Dünya da, ülkemiz de gerçekten çok zor, sıkıntılı günler yaşıyor. Pandemi gündemin değişmezi, Türkiye’de de!.. Aylarca bilim insanların, tabip odalarının paylaştığı bilgilerin ve virüse karşı tam kapanma önerilerinin doğruluğu ortaya çıktı. Ve Türkiye dünyada vaka sayısında sıralamasında 21 sıra yukarı çıktı, Avrupa’da da birinciliğe! Bazı Bilim Kurulu üyeleri bile gerçek sayılardan habersiz olduklarını itiraf etti. Örneğin Prof. Dr. Tevfik Özlü; “Bugüne kadar toplam vaka sayısını bilmeden toplantılar yaptıklarının, öğrenmelerini iyi olduğunu” söyledi ekrandan. Vaka sayısına vakıf olmayan Bilim Kurulu ne işe yarar ki?
Usta Haberci Uğur Dündar da attığı tweette, “Bilim Kurulu üyeleri acaba rahat uyuyorlar mı?” sorusunu sormakta haksız mı? Sağlık Bakanlığı gözümüze baka baka yanlış bilgileri o turkuaz tabloyla paylaşmasaydı, baştan beri şeffaf ve güven duyulacak bir yaklaşım gösterilseydi; salgın bu noktaya gelir miydi?
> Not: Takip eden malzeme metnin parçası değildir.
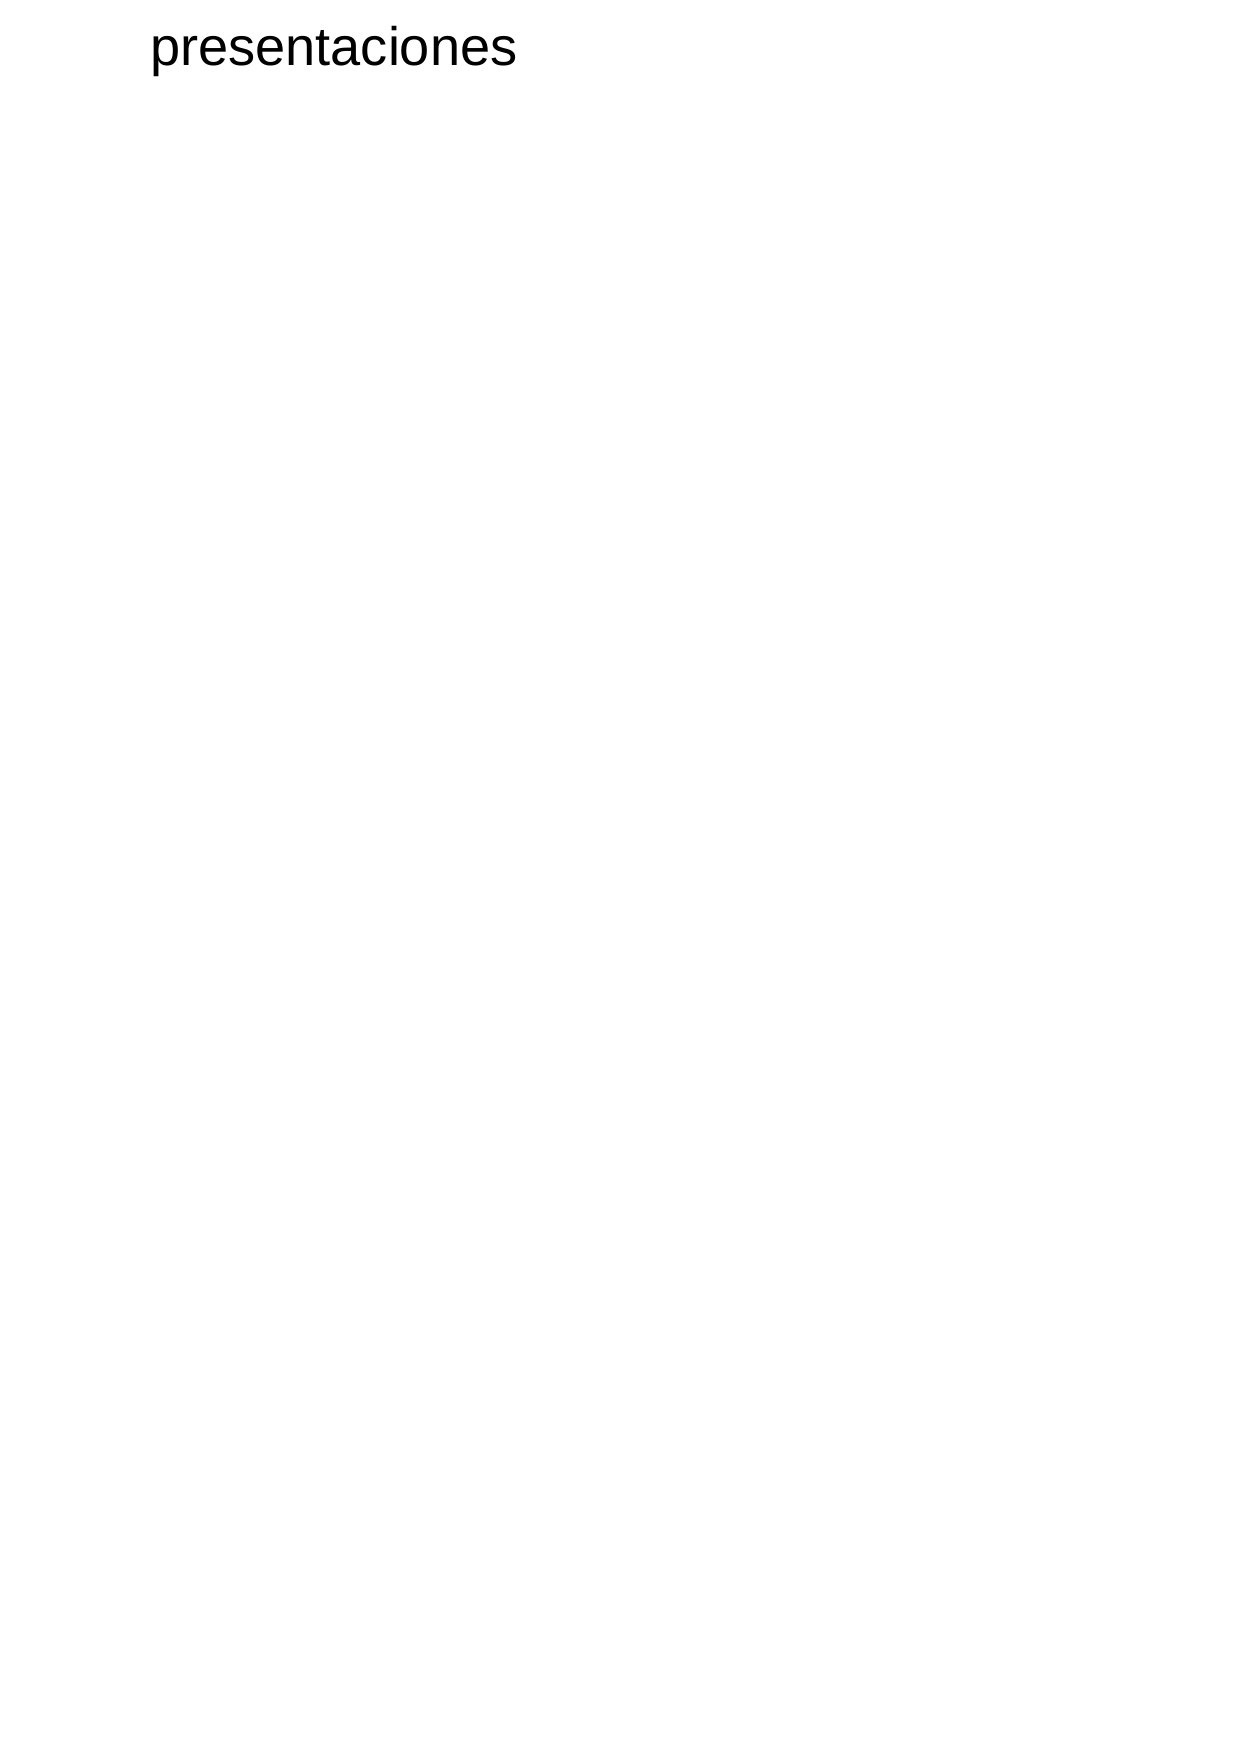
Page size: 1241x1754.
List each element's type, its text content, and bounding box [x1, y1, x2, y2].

title presentaciones [150, 15, 1090, 77]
Salgının başından beri testlerde kaç kişi pozitifti, hakikaten kaç vatandaşımızı kaybettik? Her gün başta alkışa boğduğumuz sağlıkçılarımızı şehit verir miydik? Neden... Neden bu veriler bizlerle paylaşılmadı? O güven ve şeffaflık tesis edilseydi, Türkiye de virüse karşı en iyi mücadeleyi veren bir ülke olmaz mıydı? Doğru verilerin şimdi açıklanmasının nedeni; aşı üreticilerinin dağıtımının, vaka sayılarına göre yapma ihtimali söz konusu olabilir mi?
İyi mi oldu şimdi salgının kontrolden çıkması? Artık sıra bilimin ışığında çözüm getirecek “akılcı kısıtlamaların” acilen getirilmesinde!..
***
İşşizlik, hayat pahalılığı istatistikleri rekor kırıyor. Yoksullaşma arttı. Örneğin; Amasya’da kredi borçlarını ödeyemeyen çiftçilerin traktörlerinin haczedildiği haberi, tek sütun değer bulmuyor. Ama pandemi sürecinde devletten yatırım teşvik alan şirketlerin sayısının ikiye katlandığı öne sürülüyor. Kanal İstanbul tartışması sürerken, Katar’a satılanlar… İmzalanan sözleşme ile Borsa İstanbul, Antalya Limanı, Haliç’teki mega proje, İstinye AVM‘yı Katar aldı ya da ortak oldu. Katar’dan gelecek paranın 300 milyon dolar olduğu, Gökçek zamanında Ankara’daki Ankapark projesine 750 milyon dolar harcandığı, bu parayla 20 milyon vatandaşımızın aşılanabileceği iddia ediliyor.
***
Pandemi, iflas etmiş ekonomi, yoksulluk, toplumsal kutuplaşma, siyasetteki kaos, deprem.
Ataol Behramoğlu’nun “Kimliğim; İnsan”da yazdığı durumdayız: “Sıkıntıyı umudu ‘birlikte’ yaşıyoruz. Sıkıntı; yaşadığımız hayatın her yanından, sanki kendiliğinden fışkırıyor. Umudu ise çabamızla elde edebiliyoruz.”
Ve bilge şair Cahit Külebi’nin toplu şiirler kitabının adını da anımsatıyor: “Sıkıntı ve Umut!”
Gerçekten günümüzde, “Sıkıntıyı da umudu da sık sık ve neredeyse aynı anda yaşıyoruz!..”
Sanki Türkiye kaderine terkedilmiş gibi gelse de çoğumuza, umudu yitirmeyelim.
Koronavirüsü de, bütün zorlukları da yenecek güçteyiz.